Reformulasi asas keadilan restoratif dalam hukum pidana di Indonesia perlu dilakukan, khususnya terhadap Buku I KUHP sebagai aturan umum penegakan hukum pidana.
“Reformulasi asas keadilan restoratif dalam hukum pidana materiil di Indonesia dalam RUU KUHP perlu untuk dilakukan di masa yang akan datang,” kata Hakim Pratama Madya Pengadilan Negeri Ketapang, Hendra Kusuma Wardana, S.H., M.H., saat menjalani ujian terbuka program doktor di Fakultas Hukum UGM, Jumat (9/2).
Hendra menyampaikan reformulasi asas keadilan restoratif dalam hukum pidana di Indonesia di masa mendatang menunjukkan sejumlah indikator ke arah suatu peradilan pidana yang akan mengedepankan keseimbangan kepentingan negara, masyarakat, dan korban. Hal ini sebagai model yang mencerminkan nilai-nilai ideologi dan nilai sosiokultural masyarakat Indonesia yang bercirikan serasi, selaras, dan seimbang seperti terkandung dalam Pancasila.

▸ DATA SUMBER
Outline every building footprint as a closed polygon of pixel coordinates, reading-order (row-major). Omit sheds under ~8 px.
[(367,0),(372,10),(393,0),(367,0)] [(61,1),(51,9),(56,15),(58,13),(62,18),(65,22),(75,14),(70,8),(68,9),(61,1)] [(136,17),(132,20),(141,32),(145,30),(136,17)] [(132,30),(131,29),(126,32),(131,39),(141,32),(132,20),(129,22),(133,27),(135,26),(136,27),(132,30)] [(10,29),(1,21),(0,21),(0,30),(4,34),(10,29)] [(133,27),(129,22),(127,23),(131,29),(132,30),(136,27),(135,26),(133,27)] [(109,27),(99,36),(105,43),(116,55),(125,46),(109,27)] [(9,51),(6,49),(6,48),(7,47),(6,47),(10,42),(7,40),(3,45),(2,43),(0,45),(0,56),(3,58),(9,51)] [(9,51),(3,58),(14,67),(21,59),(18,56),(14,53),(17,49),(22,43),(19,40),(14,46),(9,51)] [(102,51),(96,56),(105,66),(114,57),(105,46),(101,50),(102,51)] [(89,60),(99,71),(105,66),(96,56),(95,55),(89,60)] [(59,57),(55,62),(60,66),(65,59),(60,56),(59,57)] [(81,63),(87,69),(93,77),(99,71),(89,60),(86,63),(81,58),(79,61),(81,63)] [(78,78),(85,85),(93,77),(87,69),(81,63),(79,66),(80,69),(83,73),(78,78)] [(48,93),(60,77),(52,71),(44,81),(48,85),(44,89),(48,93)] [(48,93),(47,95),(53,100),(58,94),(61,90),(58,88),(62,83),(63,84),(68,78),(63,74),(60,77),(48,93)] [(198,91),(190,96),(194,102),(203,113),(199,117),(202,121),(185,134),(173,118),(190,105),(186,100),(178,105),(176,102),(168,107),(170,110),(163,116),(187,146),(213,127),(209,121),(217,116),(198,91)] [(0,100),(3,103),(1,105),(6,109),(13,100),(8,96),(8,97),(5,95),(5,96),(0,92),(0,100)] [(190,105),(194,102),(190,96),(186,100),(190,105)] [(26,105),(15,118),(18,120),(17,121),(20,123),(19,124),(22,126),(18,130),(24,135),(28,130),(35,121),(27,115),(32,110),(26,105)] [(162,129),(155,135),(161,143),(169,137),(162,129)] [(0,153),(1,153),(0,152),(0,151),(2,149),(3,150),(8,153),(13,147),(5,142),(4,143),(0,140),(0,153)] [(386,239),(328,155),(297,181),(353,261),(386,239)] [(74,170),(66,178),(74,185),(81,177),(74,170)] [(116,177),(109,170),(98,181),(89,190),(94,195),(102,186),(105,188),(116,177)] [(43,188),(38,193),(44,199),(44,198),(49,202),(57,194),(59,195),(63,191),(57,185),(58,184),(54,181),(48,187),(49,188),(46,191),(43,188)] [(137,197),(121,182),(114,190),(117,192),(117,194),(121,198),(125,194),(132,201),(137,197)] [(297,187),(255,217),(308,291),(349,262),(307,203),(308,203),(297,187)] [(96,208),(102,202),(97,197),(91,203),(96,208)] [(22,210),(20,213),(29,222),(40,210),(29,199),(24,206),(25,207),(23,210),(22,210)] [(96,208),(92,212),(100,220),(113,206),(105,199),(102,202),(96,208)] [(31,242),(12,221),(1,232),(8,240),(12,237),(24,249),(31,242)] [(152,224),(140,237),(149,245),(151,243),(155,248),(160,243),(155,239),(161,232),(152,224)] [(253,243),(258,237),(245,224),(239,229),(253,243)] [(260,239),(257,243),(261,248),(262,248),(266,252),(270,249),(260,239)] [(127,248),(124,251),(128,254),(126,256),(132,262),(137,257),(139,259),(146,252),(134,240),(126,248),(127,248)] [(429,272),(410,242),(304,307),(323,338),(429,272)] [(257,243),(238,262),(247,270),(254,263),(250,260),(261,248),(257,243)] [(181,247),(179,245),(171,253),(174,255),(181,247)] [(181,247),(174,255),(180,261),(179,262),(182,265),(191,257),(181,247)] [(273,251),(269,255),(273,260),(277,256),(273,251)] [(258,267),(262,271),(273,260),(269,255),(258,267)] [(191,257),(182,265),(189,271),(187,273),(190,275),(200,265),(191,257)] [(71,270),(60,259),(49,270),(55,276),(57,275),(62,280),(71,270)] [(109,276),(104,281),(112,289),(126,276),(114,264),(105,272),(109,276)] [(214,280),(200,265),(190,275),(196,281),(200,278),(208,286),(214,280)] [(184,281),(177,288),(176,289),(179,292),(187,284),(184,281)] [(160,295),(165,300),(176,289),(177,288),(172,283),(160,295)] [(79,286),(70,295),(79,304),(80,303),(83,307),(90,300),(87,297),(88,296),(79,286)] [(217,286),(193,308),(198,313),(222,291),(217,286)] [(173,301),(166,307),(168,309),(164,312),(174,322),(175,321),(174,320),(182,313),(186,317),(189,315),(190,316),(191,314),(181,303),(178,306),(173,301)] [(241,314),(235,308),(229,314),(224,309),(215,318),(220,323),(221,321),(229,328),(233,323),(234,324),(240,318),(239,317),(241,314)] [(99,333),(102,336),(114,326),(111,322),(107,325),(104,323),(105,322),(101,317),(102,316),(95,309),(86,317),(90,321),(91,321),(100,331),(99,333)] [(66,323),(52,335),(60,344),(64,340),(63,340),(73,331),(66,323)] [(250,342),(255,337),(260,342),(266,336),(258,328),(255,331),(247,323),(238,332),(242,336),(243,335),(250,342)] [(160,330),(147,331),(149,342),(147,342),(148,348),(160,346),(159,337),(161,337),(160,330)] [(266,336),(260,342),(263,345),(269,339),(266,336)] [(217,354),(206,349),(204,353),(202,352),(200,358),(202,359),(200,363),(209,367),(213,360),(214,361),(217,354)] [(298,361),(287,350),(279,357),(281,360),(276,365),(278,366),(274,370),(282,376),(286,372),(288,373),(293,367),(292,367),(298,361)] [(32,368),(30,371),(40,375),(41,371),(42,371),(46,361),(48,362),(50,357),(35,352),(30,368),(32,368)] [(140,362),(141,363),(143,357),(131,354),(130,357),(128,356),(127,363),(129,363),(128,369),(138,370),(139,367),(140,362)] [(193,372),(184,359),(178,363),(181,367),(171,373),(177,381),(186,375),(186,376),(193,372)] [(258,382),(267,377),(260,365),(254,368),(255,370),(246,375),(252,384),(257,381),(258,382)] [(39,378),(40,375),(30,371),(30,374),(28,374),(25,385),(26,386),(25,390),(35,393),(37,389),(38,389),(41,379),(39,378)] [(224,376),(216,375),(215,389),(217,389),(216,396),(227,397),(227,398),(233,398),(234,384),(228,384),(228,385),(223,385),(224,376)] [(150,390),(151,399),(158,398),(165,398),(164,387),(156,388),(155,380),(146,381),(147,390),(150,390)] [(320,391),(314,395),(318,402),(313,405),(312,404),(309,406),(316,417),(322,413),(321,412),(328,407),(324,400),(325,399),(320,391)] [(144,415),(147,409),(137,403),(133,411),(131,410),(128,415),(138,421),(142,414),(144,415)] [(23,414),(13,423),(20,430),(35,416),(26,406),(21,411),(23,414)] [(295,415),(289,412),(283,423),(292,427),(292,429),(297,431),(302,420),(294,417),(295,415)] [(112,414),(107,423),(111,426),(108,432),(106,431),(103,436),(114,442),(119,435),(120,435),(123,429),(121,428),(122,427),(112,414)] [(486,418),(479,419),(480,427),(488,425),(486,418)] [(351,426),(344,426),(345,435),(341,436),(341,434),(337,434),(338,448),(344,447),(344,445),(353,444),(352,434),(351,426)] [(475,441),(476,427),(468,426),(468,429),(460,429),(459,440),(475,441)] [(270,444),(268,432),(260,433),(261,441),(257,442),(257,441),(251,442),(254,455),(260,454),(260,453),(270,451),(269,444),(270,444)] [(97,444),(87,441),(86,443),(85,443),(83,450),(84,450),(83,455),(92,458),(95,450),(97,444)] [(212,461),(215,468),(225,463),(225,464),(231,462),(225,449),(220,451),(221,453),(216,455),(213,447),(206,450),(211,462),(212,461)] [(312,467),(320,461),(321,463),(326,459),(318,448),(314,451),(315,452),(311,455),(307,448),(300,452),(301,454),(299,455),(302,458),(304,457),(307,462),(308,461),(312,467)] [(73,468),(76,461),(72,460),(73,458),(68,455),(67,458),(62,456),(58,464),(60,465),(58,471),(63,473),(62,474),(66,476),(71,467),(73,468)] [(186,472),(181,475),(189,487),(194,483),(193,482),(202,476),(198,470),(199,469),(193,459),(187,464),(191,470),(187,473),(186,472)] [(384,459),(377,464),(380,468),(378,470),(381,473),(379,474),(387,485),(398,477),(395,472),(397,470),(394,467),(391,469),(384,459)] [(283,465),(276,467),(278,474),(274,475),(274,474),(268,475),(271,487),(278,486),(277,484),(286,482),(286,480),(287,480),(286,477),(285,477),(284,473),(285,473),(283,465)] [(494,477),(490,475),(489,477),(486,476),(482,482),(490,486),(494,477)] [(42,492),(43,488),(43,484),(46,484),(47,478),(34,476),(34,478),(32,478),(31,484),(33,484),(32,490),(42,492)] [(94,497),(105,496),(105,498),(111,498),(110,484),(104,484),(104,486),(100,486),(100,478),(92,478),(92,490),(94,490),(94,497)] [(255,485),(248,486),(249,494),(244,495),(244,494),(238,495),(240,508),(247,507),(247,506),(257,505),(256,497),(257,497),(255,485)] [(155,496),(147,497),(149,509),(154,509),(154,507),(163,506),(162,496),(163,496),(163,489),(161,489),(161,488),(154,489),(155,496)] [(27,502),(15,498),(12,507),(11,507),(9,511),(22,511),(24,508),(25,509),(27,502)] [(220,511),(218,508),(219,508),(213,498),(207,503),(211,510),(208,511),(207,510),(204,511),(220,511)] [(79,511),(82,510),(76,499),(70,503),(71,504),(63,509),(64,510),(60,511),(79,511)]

▸ HAL YANG DIKERJAKAN
Menurut bacaan tentang reformulasi asas keadilan restoratif, apa jabatan Hendra Kusuma Wardana? Materi tersebut berdiri sendiri dan terpisah dari bacaan.

▸ PENYELESAIAN SOAL
Hakim Pratama Madya Pengadilan Negeri Ketapang.